The present invention relates to a new and improved construction of oscillatory or reciprocating mold of the type having a hollow mold cavity or compartment which is curved or arc-shaped in the direction of travel of the strand for cooling an essentially rectangular steel strand which is forming, the aforesaid continuous casting mold comprising a first cooling device for indirect cooling of the strand and a second cooling device equipped with strip-shaped support surfaces and between such support surfaces intermediately disposed cooling water channels, there cooling water channels being equipped with water infeed means.
During the continuous casting of steel, especially at high casting speeds, it is extremely important that there be produced as uniform and as thick as possible strand shell or skin upon departure of the cast strand or casting out of the mold.
Due to the contraction of the strand shell within the mold such lifts off of the mold walls and, depending upon the cross-section of the strand and the taper of the hollow mold cavity or compartment, produces an irregular contact of the strand with the walls of the mold viewed over the periphery of the strand. Due to this irregular contact of the strand with the mold walls there is formed, especially at the lower portion of the mold, a strand shell which is of varying thickness at the outlet end of the mold and possesses the well known drawbacks, such as for instance, diamond profile, fissures, metal breakouts and so forth.
Hence, for the purpose of producing strands having a uniform thickness of the shell over the periphery of the strand at the outlet end of the mold it therefore was beneficial to use short molds equipped with a subsequently arranged spray cooling device. However, the thickness of the strand shell at such mold is thin at the time that the strand departs from the mold and thus severely prone to the metal breakout phenomena, so that even the slightest defects at the strand shell can precipitate metal breakout. Thus, from the standpoint of counteracting metal breakout long molds are preferred. But such long molds possess at the lower region thereof an extremely small cooling efficiency or capacity, and considered with regard to the periphery of the mold, an irregular cooling capacity. Thus, such molds are not suitable for high-speed casting operations where there should prevail safeguards against metal breakout, especially when casting billet- and bloom-cross-sections.

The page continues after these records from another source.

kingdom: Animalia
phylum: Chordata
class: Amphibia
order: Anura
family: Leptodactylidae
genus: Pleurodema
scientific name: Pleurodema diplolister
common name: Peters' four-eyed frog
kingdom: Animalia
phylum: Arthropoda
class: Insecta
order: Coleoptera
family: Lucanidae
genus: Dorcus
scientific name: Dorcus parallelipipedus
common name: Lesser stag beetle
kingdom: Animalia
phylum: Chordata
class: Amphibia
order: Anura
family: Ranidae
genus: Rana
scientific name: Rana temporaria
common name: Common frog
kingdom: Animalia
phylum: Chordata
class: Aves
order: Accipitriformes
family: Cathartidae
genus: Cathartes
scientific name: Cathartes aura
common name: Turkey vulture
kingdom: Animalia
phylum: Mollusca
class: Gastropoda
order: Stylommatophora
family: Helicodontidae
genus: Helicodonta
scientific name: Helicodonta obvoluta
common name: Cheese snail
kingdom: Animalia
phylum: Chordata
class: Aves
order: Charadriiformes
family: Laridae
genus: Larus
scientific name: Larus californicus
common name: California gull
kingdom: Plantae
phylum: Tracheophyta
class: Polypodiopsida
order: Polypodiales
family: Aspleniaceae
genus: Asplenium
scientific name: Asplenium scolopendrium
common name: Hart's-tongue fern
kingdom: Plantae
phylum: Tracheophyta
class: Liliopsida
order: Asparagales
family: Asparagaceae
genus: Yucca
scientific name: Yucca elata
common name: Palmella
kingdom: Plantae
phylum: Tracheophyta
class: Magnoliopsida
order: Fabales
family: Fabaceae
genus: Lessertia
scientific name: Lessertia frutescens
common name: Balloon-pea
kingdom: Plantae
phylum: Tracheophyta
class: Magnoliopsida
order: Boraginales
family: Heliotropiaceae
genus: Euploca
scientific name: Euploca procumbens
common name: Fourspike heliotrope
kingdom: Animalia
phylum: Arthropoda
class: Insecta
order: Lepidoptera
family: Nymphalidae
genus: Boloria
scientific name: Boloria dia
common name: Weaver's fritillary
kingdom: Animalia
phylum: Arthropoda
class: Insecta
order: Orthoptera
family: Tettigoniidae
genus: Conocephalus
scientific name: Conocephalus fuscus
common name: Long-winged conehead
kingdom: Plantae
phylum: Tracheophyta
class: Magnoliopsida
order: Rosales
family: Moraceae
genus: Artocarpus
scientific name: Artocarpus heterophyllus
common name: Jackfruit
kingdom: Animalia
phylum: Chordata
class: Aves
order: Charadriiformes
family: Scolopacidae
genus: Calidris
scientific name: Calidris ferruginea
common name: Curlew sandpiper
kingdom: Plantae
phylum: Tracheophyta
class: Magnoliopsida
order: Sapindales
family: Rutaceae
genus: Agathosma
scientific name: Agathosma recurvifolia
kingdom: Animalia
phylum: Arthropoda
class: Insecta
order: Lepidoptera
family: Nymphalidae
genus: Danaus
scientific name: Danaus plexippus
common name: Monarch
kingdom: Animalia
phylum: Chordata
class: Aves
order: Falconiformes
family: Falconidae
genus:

There is known to the art an oscillating or reciprocating mold having an arc-shaped or curved mold cavity which, viewed in the direction of travel of the strand, possesses two different successively arranged cooling devices. The first cooling device consists of cooled walls which indirectly cool the strand shell or skin forming therein. Directly following such first cooling device is the second cooling device which is equipped with support surfaces and intermediately located strip-shaped cooling water channels. These cooling water channels which are open at the strand infeed side are provided with water infeed means for the direct cooling of the strand. However, this mold construction is associated with the drawback that the vapor forming in the cooling water channels can ascend in the shrinkage gap between the mold walls and the strand in the indirectly cooled mold portion up to the level of the molten metal bath and thus can cause explosions. Apart from this drawback such mold construction, however, possesses a still further shortcoming. With incipient metal breakouts, which again close due to solidification in the cooling water channels, there are formed with respect to the strand surface protruding whisker- or teardrop-like irregularities. In the case of a larger incipient metal breakout such a resulting repaired location, even along a shorter path, can completely fill the entire hollow space of the cooling water channel. Due to the relative movement between the oscillating mold and the moving strand there are effective at such repaired locations shearing moments due to the straight lateral boundary surfaces of such channels, which can again tear open such locations. Consequently, on the one hand there is considerably reduced the metal breakout-preventing effect of such cooling device and, on the other hand, there is considerably increased the danger of explosions which arise due to penetration of water into the torn or broken open strand shell.